Bei dem erstmaligen Auftreten von akuten Rückenschmerzen besteht eine gute Prognose. Wichtig ist die Schmerzreduktion durch Medikamente und die Beibehaltung von angemessener körperlicher Bewegung. Von Bettruhe ist abzuraten.
Lediglich ca. 10% der Patienten, die das erste Mal Rückenschmerzen haben, entwickeln chronische Rückenschmerzen. Anhaltende und oft wiederkehrende Rückenschmerzen sind Warnhinweise für eine drohende Chronifizierung, ebenso wie eine Arbeitsunfähigkeit, die länger als 4 Wochen andauert.

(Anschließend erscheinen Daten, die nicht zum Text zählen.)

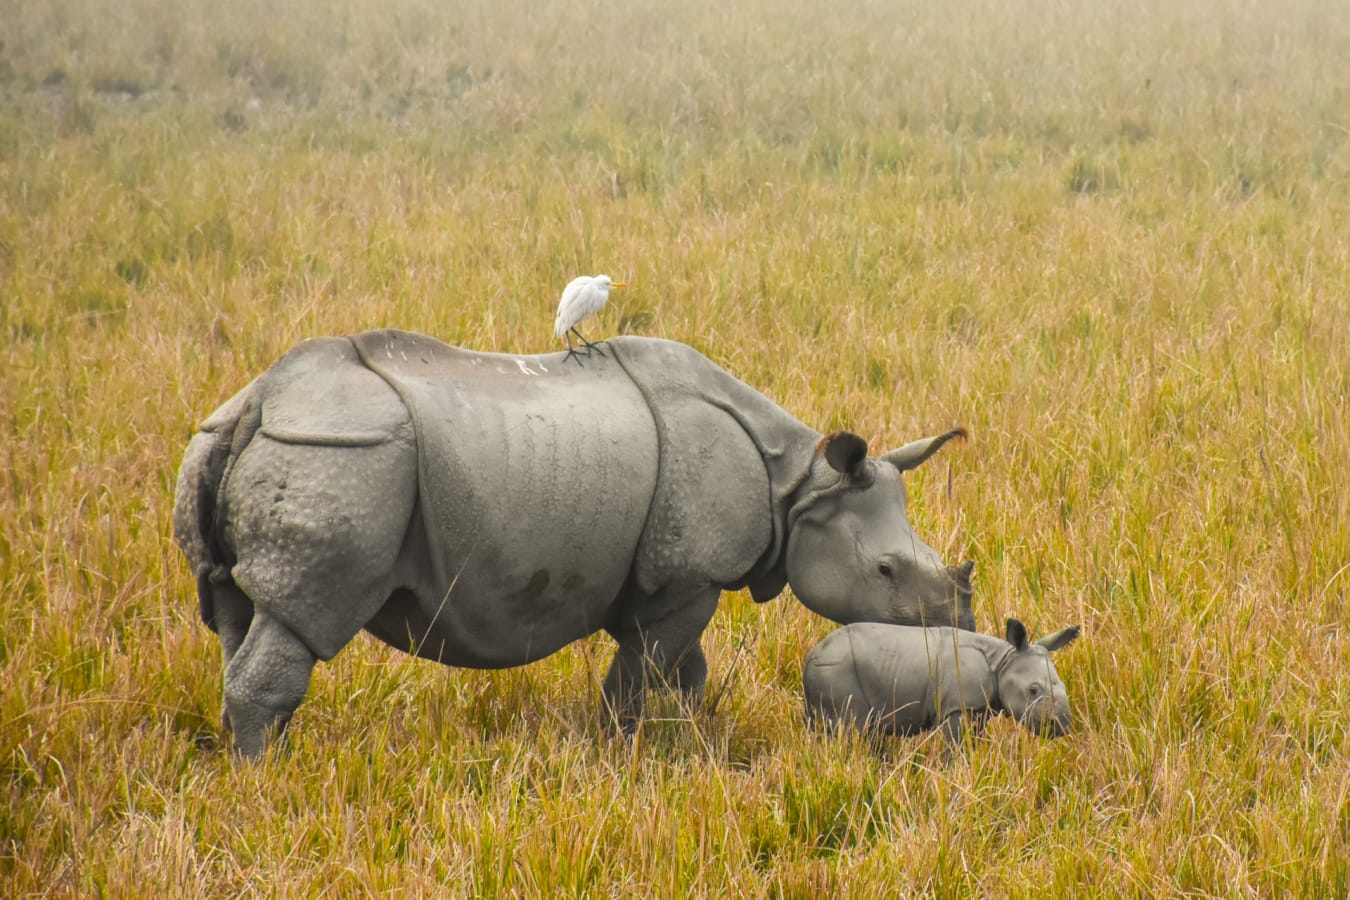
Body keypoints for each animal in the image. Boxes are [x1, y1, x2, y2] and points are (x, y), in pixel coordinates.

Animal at [173, 328, 975, 756]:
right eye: (885, 569)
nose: (959, 622)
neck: (798, 485)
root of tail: (260, 401)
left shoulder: (668, 578)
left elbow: (683, 669)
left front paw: (687, 740)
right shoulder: (688, 575)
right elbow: (643, 671)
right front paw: (624, 753)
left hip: (250, 444)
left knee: (238, 613)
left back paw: (254, 757)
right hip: (344, 457)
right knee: (302, 617)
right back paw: (266, 779)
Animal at [803, 619, 1080, 742]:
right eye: (1033, 690)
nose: (1062, 725)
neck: (1002, 661)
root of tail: (811, 655)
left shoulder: (978, 708)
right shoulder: (957, 708)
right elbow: (954, 748)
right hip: (837, 670)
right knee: (851, 731)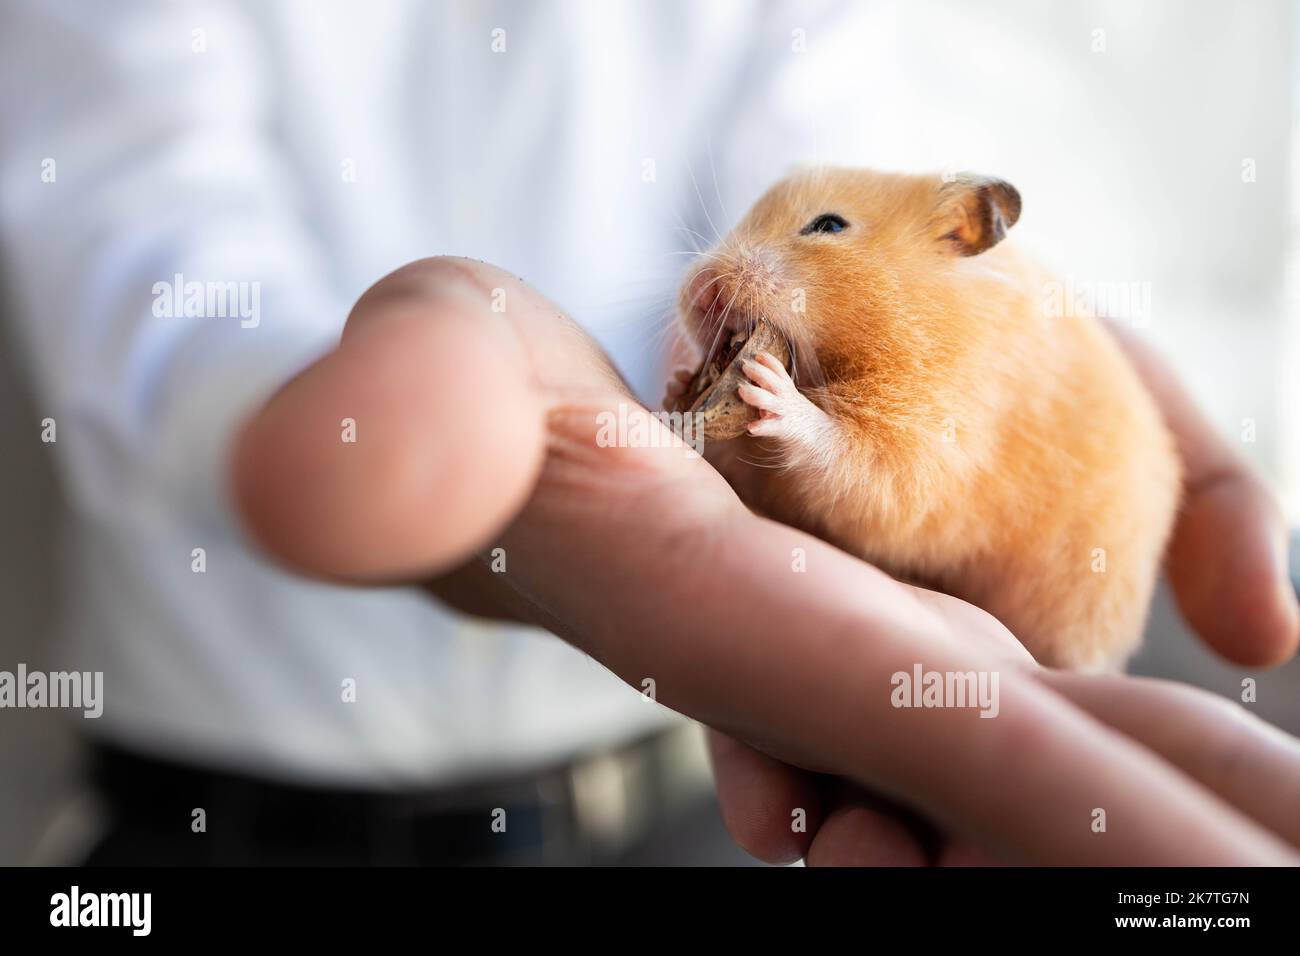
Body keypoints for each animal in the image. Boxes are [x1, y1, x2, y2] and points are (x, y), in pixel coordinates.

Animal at [667, 168, 1181, 671]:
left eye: (830, 225)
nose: (699, 290)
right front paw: (677, 385)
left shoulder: (931, 436)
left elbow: (853, 456)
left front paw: (771, 386)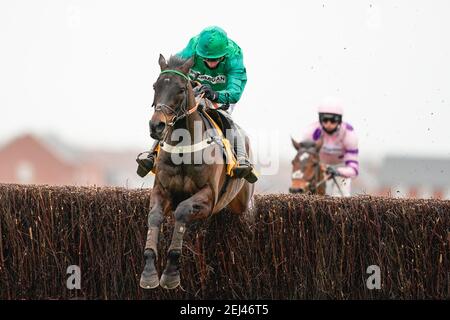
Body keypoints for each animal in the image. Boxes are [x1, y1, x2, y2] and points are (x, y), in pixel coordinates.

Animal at [139, 54, 255, 290]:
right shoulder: (161, 190)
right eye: (155, 86)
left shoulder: (209, 198)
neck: (184, 149)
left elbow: (183, 210)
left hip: (241, 199)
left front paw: (171, 273)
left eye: (182, 89)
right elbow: (154, 216)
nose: (157, 126)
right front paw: (149, 273)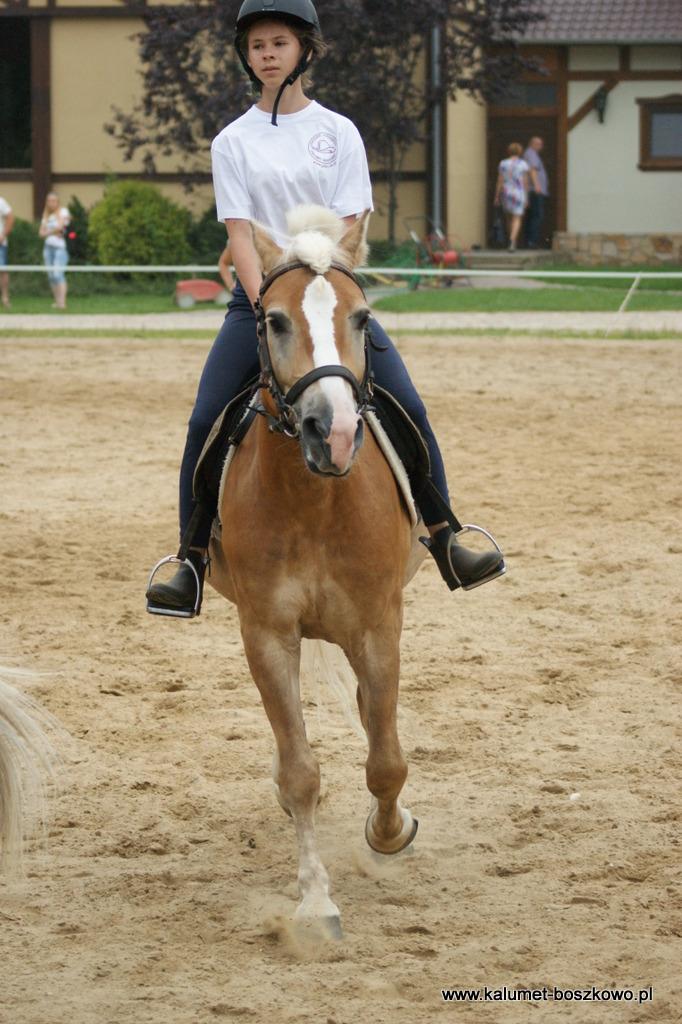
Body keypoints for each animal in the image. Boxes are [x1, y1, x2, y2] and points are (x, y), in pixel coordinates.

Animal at [208, 205, 425, 937]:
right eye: (273, 320)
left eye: (362, 318)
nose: (330, 432)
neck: (315, 499)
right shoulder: (267, 633)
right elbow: (303, 770)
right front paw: (316, 902)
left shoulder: (379, 626)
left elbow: (386, 759)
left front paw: (389, 833)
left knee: (375, 720)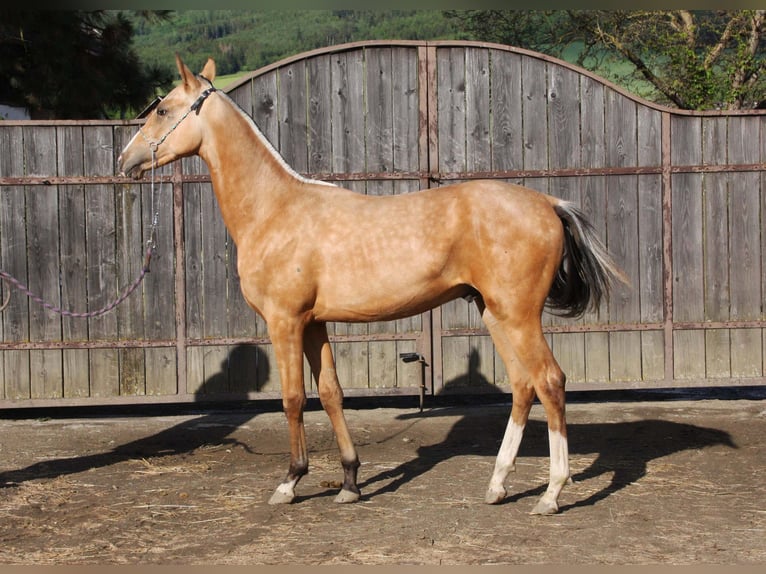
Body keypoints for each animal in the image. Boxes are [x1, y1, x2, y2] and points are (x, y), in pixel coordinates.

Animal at [117, 55, 628, 516]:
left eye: (162, 110)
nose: (125, 161)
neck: (275, 208)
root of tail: (548, 203)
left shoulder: (285, 322)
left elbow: (292, 399)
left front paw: (290, 482)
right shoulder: (314, 324)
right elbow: (331, 394)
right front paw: (349, 482)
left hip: (519, 315)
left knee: (550, 382)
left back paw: (551, 494)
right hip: (495, 313)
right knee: (524, 386)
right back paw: (498, 485)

Chronische Rückenschmerzen
Patienten, die länger als sechs Monate anhaltend oder wiederkehrend unter Schmerzen leiden, gelten als "chronische Rückenschmerzpatienten". Die Schwere der chronischen Rückenschmerzen können durch die Schmerzintensität und die alltagsbedingten Einschränkungen bestimmt werden (z.B. durch den Fragebogen 'CPG' von Von Korff, 1992).
Häufig gehen chronische Rücken- und Nackenschmerzen mit psychosozialen Risikofaktoren einher, wie zum Beispiel:
- Konflikte am Arbeitsplatz
- Konflikte in der Familie
- Ängstliche Aufmersamkeit auf den Körper
- Hilflosigkeit wegen der Schmerzen im Alltag
- Vermeiden von Bewegung
- Durchhaltestrategien trotz Schmerzen
Bandscheibenvorfälle sind nur bei 3-5% der Patienten eindeutige (spezifische) Ursache für chronische Rückenschmerzen. Ebenso selten sind so genannte "Verschleißerscheinungen (Degenerationen) der Wirbelsäule" eindeutige (spezifische) Ursache für chronische Rückenschmerzen.